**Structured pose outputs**
--------

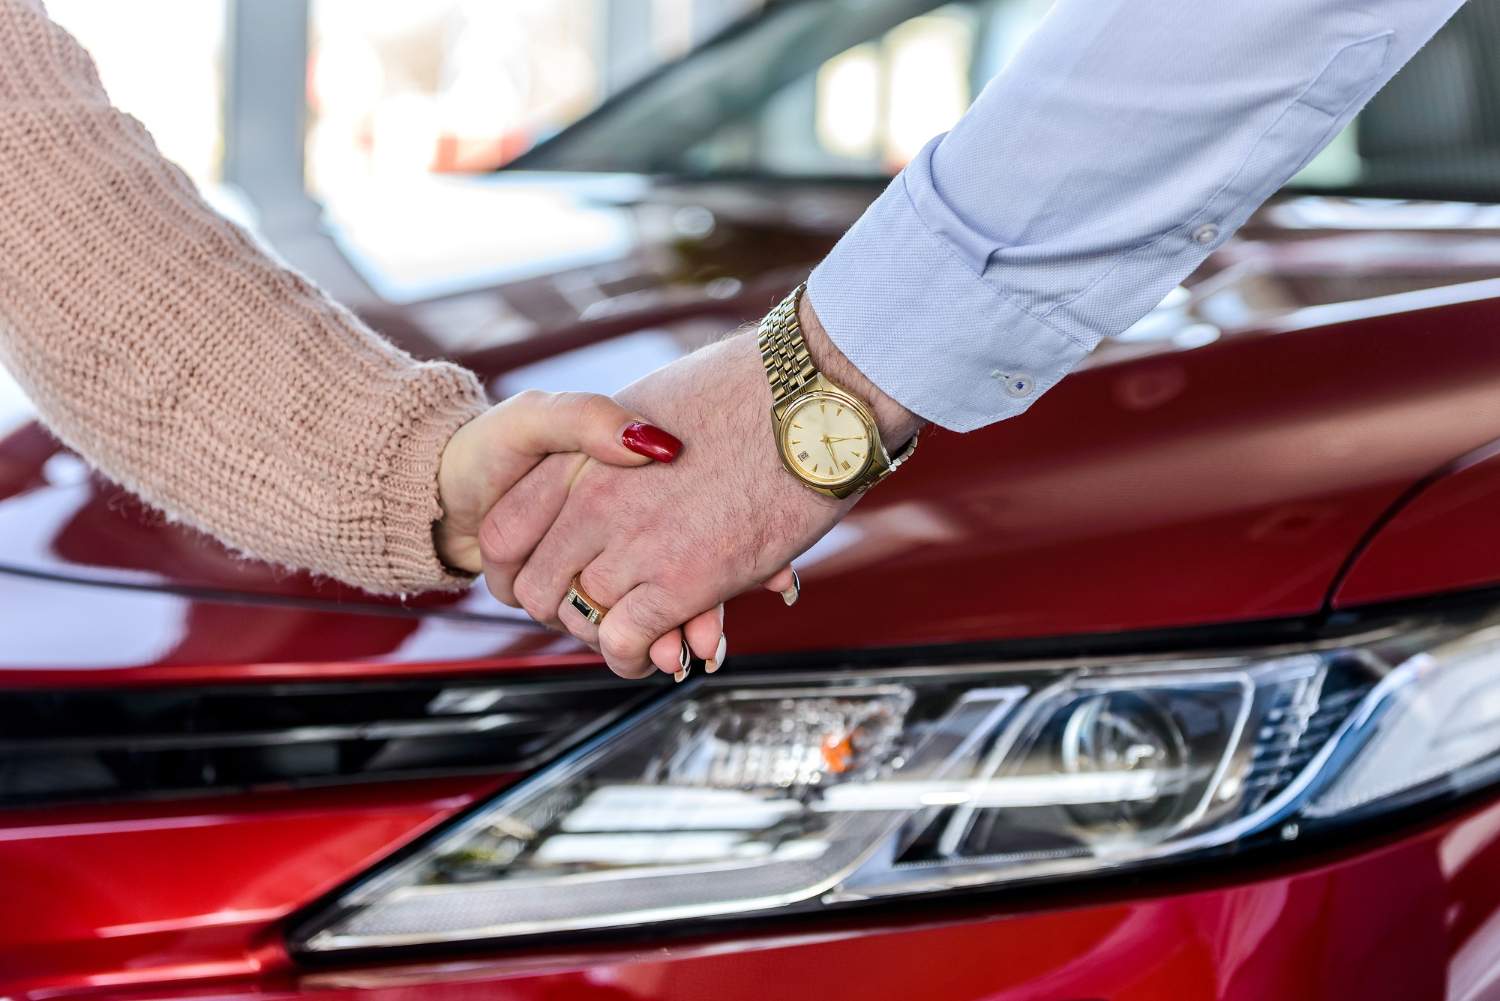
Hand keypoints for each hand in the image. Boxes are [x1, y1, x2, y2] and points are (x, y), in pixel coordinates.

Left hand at [477, 293, 921, 677]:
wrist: (812, 392)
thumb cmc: (749, 388)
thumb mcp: (651, 400)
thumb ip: (614, 438)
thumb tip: (612, 466)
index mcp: (574, 454)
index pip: (506, 532)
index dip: (520, 565)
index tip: (549, 574)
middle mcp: (589, 500)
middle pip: (537, 586)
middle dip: (563, 608)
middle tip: (599, 609)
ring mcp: (631, 541)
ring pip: (579, 618)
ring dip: (604, 634)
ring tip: (635, 634)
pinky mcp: (679, 580)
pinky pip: (624, 642)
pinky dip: (634, 658)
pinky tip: (659, 653)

--------

**Task directions**
List every line above containing the word "pinky".

**Solution for this problem**
pinky mcp: (679, 580)
pinky pip: (624, 642)
pinky dip: (634, 658)
pinky tip: (659, 653)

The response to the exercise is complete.